- **Te bestuderen tekst**:
______
Een emiel sturen naar Tom via Aad? Het emiel adres is aad@engelfriet.net
(klik op deze tekst om een voorgeadresseerde mail te openen)
Terug naar  het Engelfrieten overzicht

Naar beneden 

Tom over Marktkooplieden hebben zo hun eigen taal

tommarktkoopman2

Met het verdwijnen van de gulden verdwijnt ook de leus :

Op de markt is je gulden een daalder waard

Geldbiljetten en munten hebben een eigen benaming, ook een echte Rotterdammer zal het e.e.a. bekend in de oren klinken :

  • fl. 1.000,= noemt men een rug of rooie.
  • fl. 100,= noemt men een meijer.
  • fl. 25,= noemt men een geeltje.
  • fl. 10,= noemt men een joet.
  • fl. 2,50 noemt men een knaak.
  • fl. 1,50 noemt men een daalder.
  • fl. 1,= noemt men een piek of scheer
  • fl. 0,25 noemt men een heitje
  • fl. 0,10 noemt men een nikkeltje of blikkie.


  • en wat noemt men een lammetje?

  • juist, een pas geboren schaap


  • De latere eenheden van fl.250,=, fl.50 en fl.5,= werden meestal vernoemd naar de afbeelding, ook het nieuwe briefje van fl.100,= noemde men soms een snip.

    Maar de vraag was dikwijls :

    kent je soms effe ’n meijer wisselen, dan doen ik het straks voor jou, want deze klant wil wat omgerolen hebben en dan mot ze natuurlijk wel bij betalen

    Een echte marktkoopman spuugt altijd op zijn eerste dagontvangst. Hij noemt dat jatmoos en stort het geld in zijn lijzingkist (een andere naam voor een kassa) en geeft het de wens mee van mazzel en brochem. (spreekt voor zich.....)

    Als hij door het slechte weer weinig verkocht, dan was er weinig te lijzen.

    De marktkoopman noemt zijn waar, de handel of het nu om groente en fruit gaat of kousen en sokken, het is en blijft zijn mooie handel.

    De handel wordt zo vroeg mogelijk uitgepakt.
    Het uitpakken doet men op een bled (plank) welke op schragen liggen. Het geheel is voorzien van een bovenzeil en een vaak door de koopman zelf aangebracht achterzeil.
    Bij heel erg slecht weer wil de koopman nog wel eens een voorzeiltje of luifel spannen, zodat de klanten ook redelijk droog en behaaglijk boodschappen kunnen doen.

    Aan het einde van de dag leert men de koopman kennen. Menig laatste pondje spruitjes, of bosje bloemen gaat weg voor weinig.
    De koopman met verse waar wil los (uitverkocht) naar huis.

    Jammer genoeg verdwijnt de ware koopman. Voor een marktkoopman van tegenwoordig valt het niet mee om te kunnen overleven.

    Hoge investeringen voor opslag en vervoer, de hoge gemeente tarieven en de lage marges dwingen menig koopman er mee te stoppen.
    Ook het wegblijven van de jonge consument schept veel problemen. De oudere Rotterdammer blijft de markt nog wel trouw. Vaak gaat men naar de markt vanwege de gezelligheid, het sociale contact of voor dat lekkere harinkie.
______
- **Opdracht**:
Neem de tekst over marktkooplieden over van "Geldbiljetten en munten" tot en met "men een meijer.", maar noem "Rotterdammer" daarin overal "Amsterdammer". De items zijn voor deze opdracht niet nodig.

- **Overzicht items**:
______
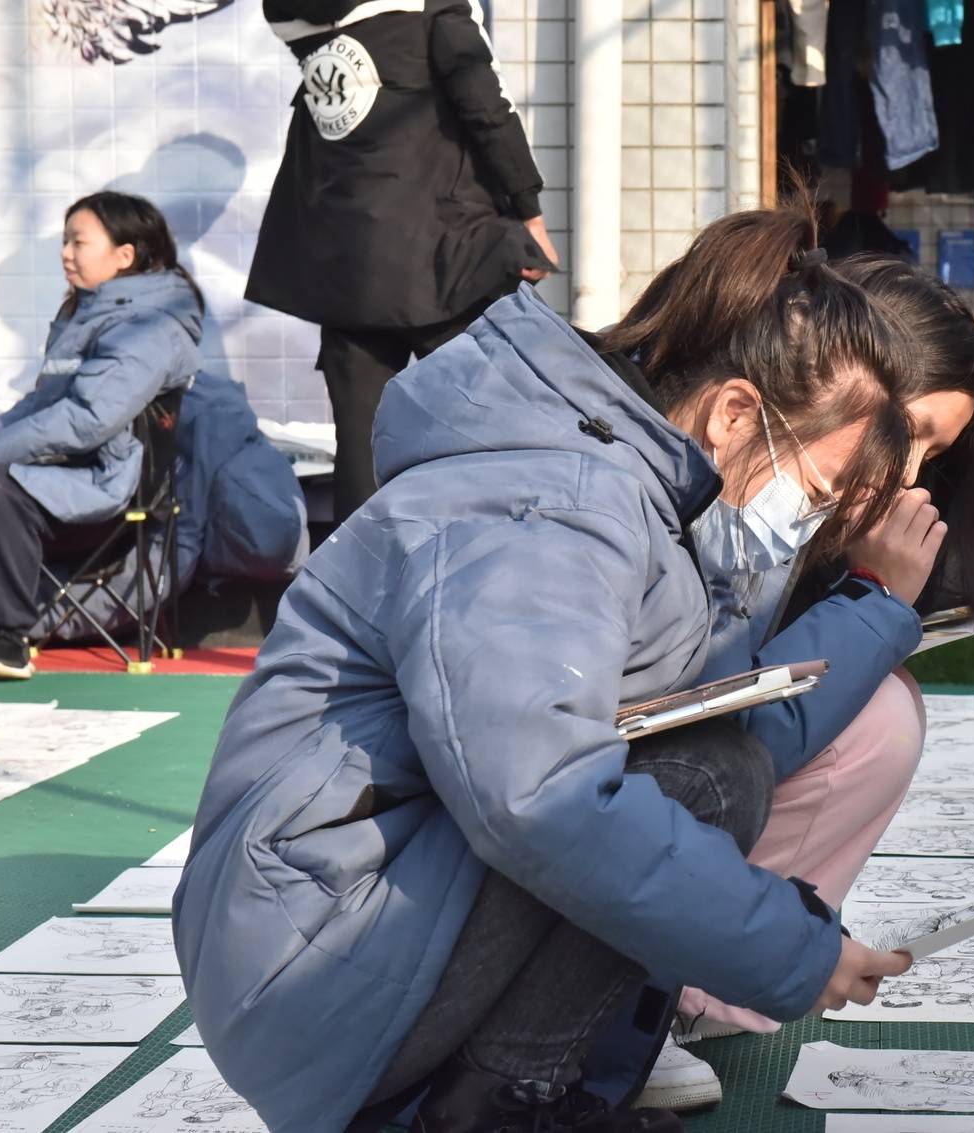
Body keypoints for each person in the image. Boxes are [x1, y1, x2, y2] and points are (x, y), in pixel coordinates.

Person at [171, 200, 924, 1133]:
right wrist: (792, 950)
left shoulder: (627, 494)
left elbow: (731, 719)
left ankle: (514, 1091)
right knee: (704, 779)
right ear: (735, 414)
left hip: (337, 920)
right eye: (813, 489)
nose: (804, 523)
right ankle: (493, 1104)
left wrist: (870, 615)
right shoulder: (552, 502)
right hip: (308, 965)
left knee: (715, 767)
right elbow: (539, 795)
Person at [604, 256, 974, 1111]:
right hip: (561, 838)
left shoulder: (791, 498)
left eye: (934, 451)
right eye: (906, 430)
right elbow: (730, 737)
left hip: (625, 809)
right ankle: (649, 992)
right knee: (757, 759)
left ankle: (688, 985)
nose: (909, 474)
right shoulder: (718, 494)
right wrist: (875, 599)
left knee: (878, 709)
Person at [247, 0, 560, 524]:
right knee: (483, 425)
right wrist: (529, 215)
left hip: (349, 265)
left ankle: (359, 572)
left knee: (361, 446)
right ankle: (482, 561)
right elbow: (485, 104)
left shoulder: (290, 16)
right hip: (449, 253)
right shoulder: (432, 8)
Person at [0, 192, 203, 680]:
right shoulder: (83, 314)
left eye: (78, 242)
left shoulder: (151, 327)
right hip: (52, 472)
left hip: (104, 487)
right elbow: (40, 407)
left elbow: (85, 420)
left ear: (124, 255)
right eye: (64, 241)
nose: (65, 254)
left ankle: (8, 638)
______
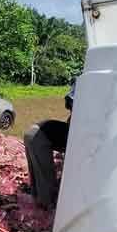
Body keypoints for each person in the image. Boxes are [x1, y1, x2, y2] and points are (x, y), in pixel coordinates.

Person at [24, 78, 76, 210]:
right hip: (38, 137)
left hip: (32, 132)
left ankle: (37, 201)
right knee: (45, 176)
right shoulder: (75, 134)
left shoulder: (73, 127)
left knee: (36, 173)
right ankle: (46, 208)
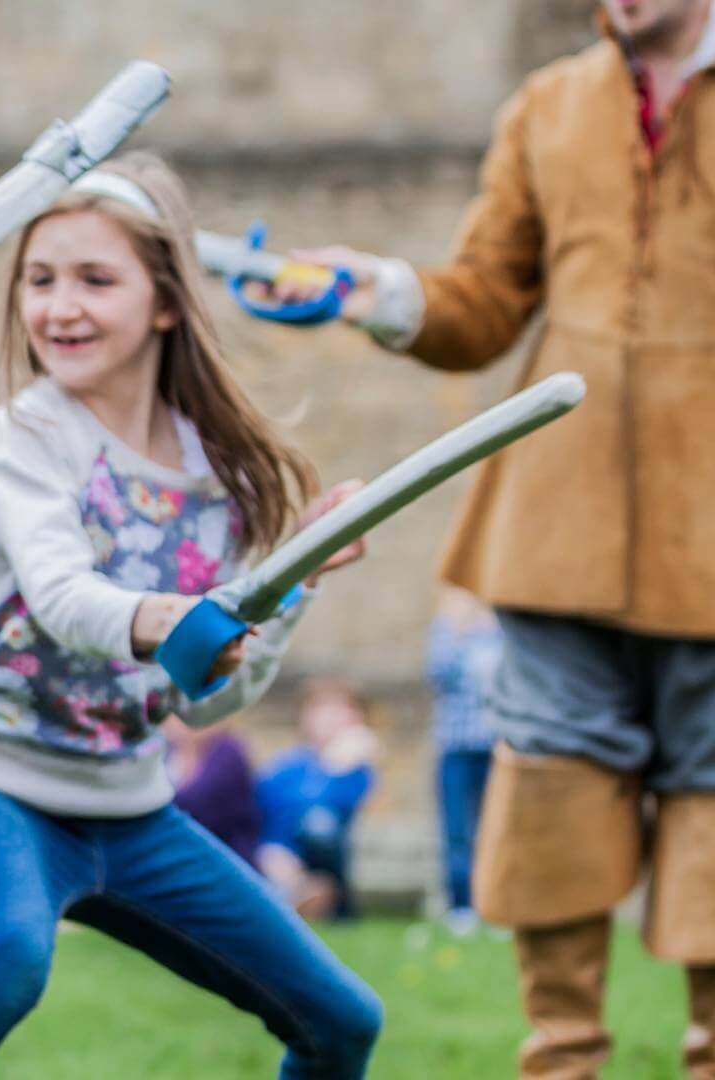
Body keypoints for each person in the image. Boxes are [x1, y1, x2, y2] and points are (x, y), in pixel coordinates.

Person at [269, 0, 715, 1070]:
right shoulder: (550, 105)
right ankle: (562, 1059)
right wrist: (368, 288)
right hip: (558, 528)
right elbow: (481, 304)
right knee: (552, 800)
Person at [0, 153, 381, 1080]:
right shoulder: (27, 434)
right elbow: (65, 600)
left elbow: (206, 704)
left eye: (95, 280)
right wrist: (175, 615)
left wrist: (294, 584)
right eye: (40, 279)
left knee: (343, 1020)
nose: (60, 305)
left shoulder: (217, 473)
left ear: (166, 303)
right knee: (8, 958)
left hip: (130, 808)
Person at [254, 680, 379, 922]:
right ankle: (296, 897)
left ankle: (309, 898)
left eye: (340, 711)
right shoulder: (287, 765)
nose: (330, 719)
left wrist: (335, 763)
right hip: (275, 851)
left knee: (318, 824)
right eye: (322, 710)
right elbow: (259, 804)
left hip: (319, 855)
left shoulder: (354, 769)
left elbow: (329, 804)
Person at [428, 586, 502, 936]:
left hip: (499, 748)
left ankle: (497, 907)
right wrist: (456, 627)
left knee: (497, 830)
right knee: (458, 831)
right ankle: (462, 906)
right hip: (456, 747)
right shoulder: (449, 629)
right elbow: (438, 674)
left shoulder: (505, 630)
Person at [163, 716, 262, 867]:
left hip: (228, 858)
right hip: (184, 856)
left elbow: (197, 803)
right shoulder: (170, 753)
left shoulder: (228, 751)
______
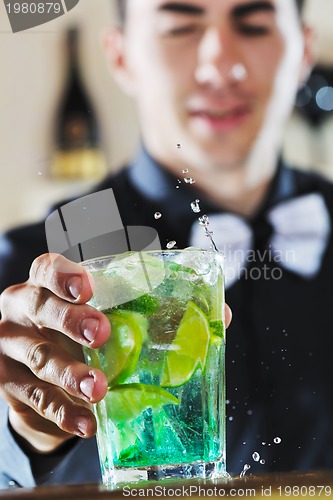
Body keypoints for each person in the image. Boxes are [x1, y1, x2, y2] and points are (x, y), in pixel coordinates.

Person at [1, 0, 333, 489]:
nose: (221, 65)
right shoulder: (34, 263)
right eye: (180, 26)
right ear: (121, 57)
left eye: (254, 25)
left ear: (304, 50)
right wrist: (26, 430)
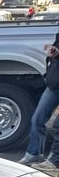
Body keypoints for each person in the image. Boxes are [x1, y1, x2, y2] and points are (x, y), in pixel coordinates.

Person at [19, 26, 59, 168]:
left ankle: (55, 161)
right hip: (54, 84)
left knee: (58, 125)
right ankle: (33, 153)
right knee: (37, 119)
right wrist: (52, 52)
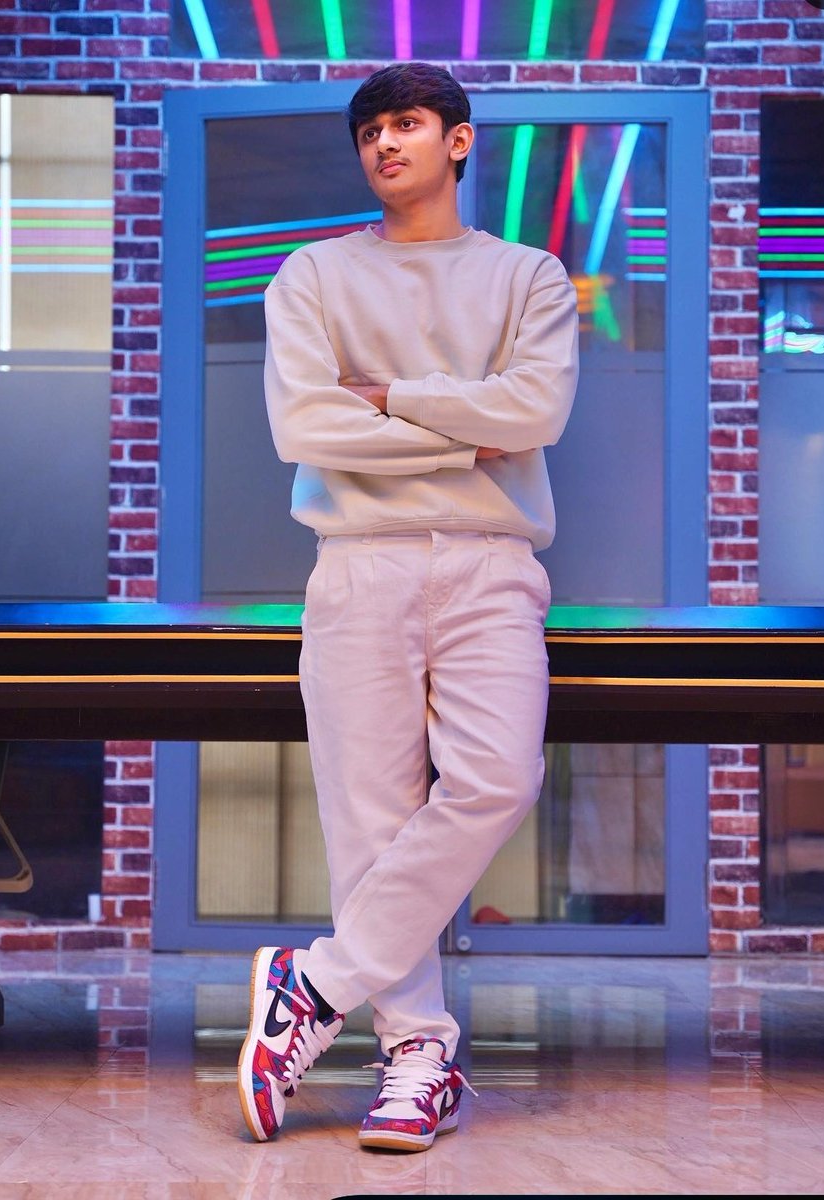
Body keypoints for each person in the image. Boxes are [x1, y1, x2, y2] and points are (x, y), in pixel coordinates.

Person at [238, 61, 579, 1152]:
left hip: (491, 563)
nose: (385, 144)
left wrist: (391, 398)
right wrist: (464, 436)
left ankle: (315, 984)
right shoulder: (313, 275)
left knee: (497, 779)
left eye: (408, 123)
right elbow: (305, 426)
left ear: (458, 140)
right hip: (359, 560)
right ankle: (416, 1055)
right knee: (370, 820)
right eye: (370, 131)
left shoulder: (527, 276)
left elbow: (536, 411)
______
- **Antwoord**:
Geldbiljetten en munten hebben een eigen benaming, ook een echte Amsterdammer zal het e.e.a. bekend in de oren klinken :

  • fl. 1.000,= noemt men een rug of rooie.
  • fl. 100,= noemt men een meijer.